Another common cause of infertility is bacterial infection, which has prompted David to remark that antibiotics are his favourite fertility drug. “A lot of doctors specialise in scaring the patient,” he says. “They’ll tell a woman of 37 she’s left it too late and her only option is IVF. But they’re measuring everyone by the same yardstick. Every woman has time to take a three- or four-month evaluation of what’s going on with her body.” Blakeway agrees that the emotional rollercoaster of trying to become pregnant can extract a heavy toll on would-be mothers. “The last thing we wanted to do was make women feel stressed out about not getting pregnant. If it’s not happening for you yet, it’s comforting to bear in mind that there is an enormous amount you can do for yourself.”
SOURCE
Update: A medical correspondent says it is ALL quackery above and says that of course doctors do all they can to identify the problem first. That may be so in the USA but it is not so in the UK, where NHS doctors are notoriously slow to order diagnostic tests. So the warning above (which appeared in a British paper) may be timely for some Brits.

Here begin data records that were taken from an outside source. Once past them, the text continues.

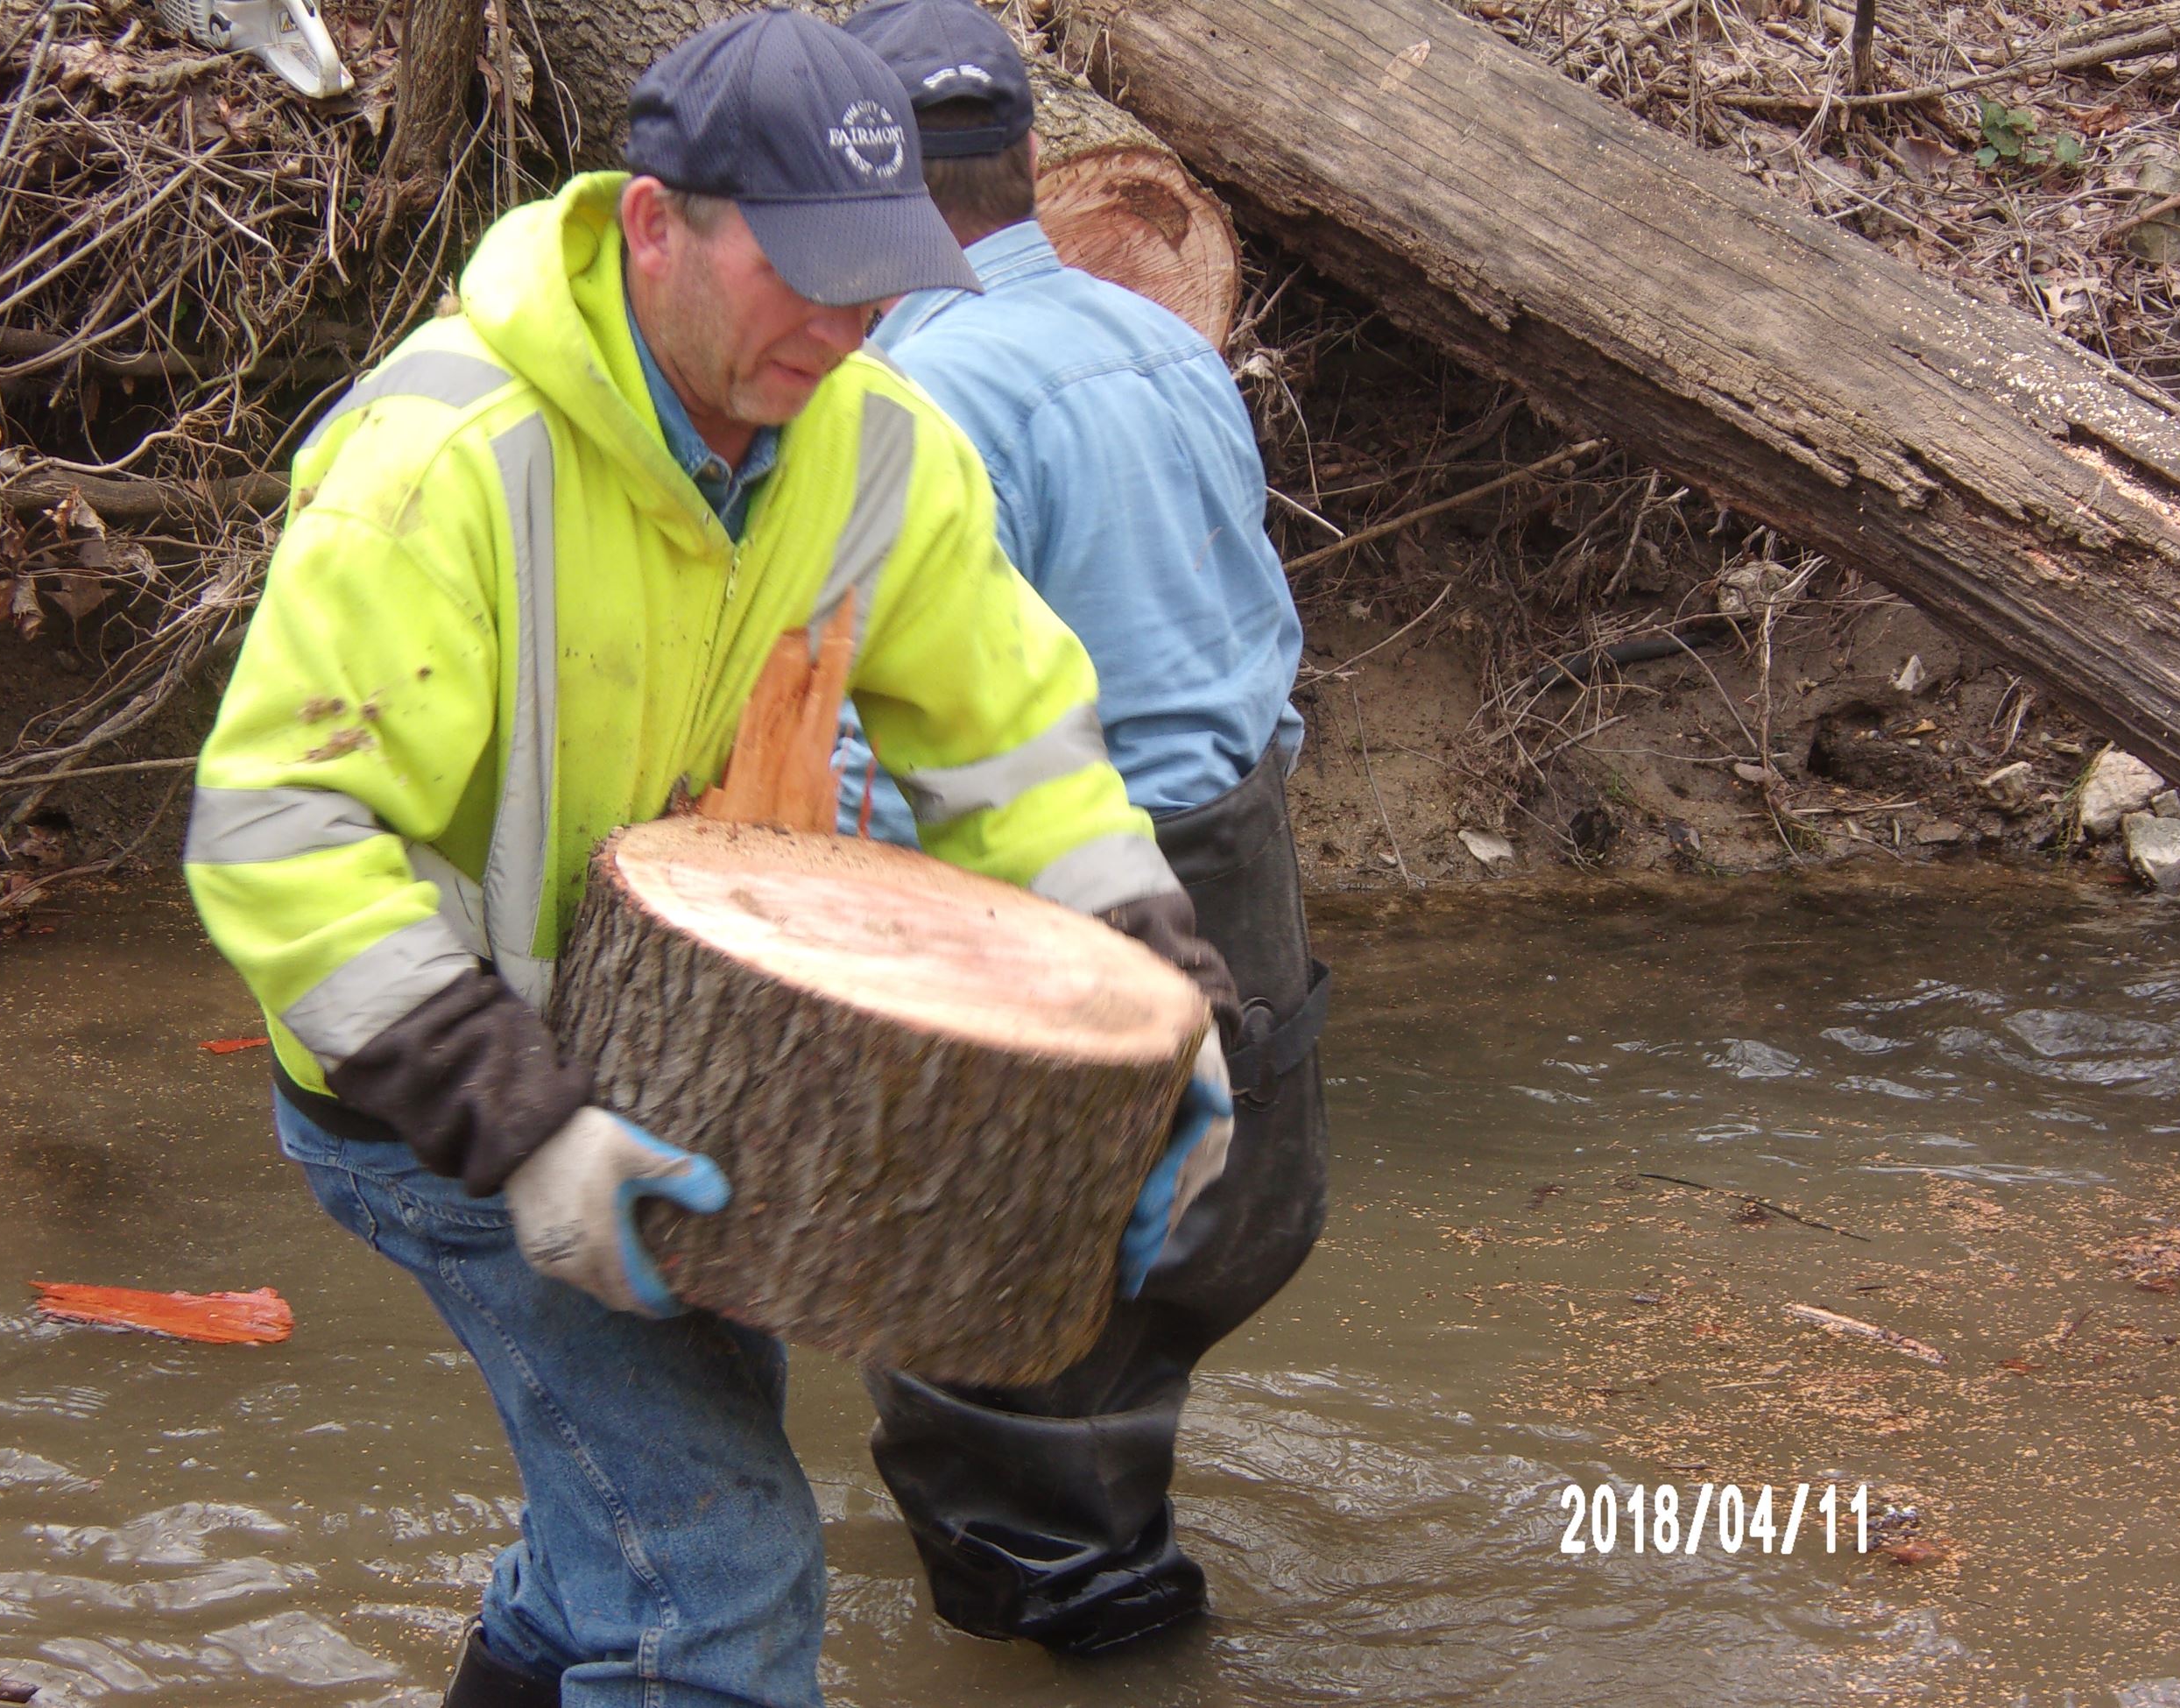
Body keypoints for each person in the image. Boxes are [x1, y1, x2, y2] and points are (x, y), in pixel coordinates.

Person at [180, 13, 1238, 1706]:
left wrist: (1163, 1005)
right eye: (803, 274)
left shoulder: (875, 445)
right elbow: (276, 835)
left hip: (691, 1067)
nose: (846, 325)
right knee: (719, 1584)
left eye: (876, 278)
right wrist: (528, 1136)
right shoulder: (447, 462)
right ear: (654, 220)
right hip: (429, 1092)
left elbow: (1020, 756)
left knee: (625, 1544)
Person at [833, 0, 1332, 1658]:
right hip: (1237, 859)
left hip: (1062, 889)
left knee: (984, 1324)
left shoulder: (911, 399)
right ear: (1033, 163)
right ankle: (1118, 1576)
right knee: (1162, 1269)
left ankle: (1102, 1642)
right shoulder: (1169, 345)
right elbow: (1263, 635)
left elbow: (884, 735)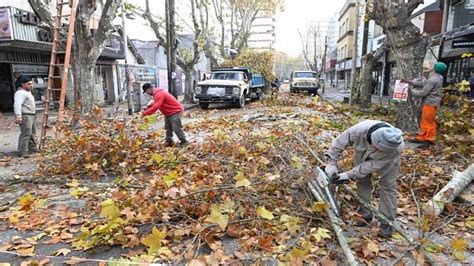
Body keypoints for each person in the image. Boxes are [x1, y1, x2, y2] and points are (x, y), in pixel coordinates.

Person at [324, 120, 404, 238]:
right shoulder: (359, 130)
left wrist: (348, 175)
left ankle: (386, 221)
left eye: (380, 150)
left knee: (388, 186)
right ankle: (364, 212)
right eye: (377, 148)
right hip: (362, 152)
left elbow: (368, 167)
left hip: (388, 162)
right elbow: (339, 143)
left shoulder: (396, 148)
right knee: (362, 181)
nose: (377, 151)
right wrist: (332, 162)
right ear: (372, 140)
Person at [401, 62, 446, 149]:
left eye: (434, 66)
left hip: (430, 103)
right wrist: (411, 82)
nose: (431, 66)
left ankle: (429, 140)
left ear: (435, 69)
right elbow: (425, 83)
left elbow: (423, 92)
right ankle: (422, 137)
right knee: (425, 121)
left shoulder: (433, 79)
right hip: (432, 102)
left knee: (428, 122)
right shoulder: (438, 77)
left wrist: (412, 91)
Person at [14, 76, 38, 158]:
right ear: (23, 84)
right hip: (25, 115)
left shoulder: (27, 92)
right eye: (29, 84)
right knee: (26, 134)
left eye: (31, 83)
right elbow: (17, 105)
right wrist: (18, 116)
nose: (31, 85)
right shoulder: (20, 93)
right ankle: (22, 151)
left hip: (31, 114)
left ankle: (32, 148)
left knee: (31, 133)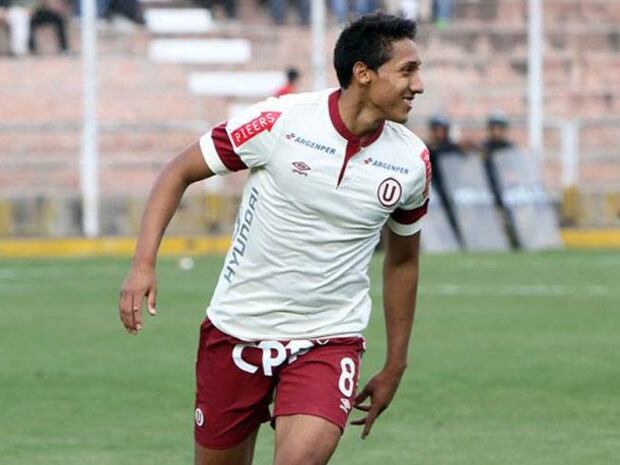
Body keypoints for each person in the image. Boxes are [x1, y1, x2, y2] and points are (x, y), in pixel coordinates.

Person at [119, 12, 429, 465]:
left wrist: (396, 362)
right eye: (407, 70)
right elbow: (178, 171)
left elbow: (403, 261)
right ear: (363, 73)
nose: (418, 85)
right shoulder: (280, 121)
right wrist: (143, 264)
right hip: (237, 330)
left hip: (328, 338)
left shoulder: (412, 162)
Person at [481, 111, 520, 248]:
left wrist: (512, 178)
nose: (496, 131)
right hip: (487, 187)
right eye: (493, 128)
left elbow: (515, 169)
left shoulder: (509, 148)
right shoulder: (484, 148)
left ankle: (514, 240)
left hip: (506, 188)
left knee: (510, 217)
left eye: (499, 128)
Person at [426, 114, 465, 246]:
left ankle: (458, 240)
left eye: (442, 130)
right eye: (436, 129)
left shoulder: (453, 148)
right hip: (433, 188)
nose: (439, 133)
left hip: (452, 187)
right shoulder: (428, 148)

Daily pill may cure blood cancer
BLOOD cancer patients could soon take a daily pill to treat the condition which has traditionally given sufferers a survival time of just a few years. Cancer specialists are meeting in Melbourne this weekend to discuss the future direction of treating myeloma - an incurable blood cancer which effects thousands of Australians.
"We are seeing a major advance in the treatment of multiple myeloma,'' Royal Melbourne Hospital oncologist Professor Jeffrey Szer said in a statement. "In the past five years for instance, myeloma patient survival, which has traditionally been three to four years, has been significantly extended with the availability of innovative new medicines.'' One such medicine, Revlimid, will be discussed at the meeting as a possible oral treatment for the condition.
"We are seeing a significant improvement in quality of life and cancer survival rates,'' Prof Szer said. "There are a number of new treatment strategies that clinicians are adopting to enable them to achieve these outcomes.
"Revlimid is an example of an innovative new medicine that has a unique mechanism of action to kill cancer cells and prolong the patient's life. Compelling Revlimid clinical trail data is being discussed at (the) medical symposium this weekend with local and international experts, coinciding with the Leukaemia Foundation's public lecture.''
Some 1500 people are diagnosed with myeloma in Australia each year. The cancer, which develops in the bone marrow, inhibits the production of normal blood cells and causes symptoms such as anaemia, fatigue and infections.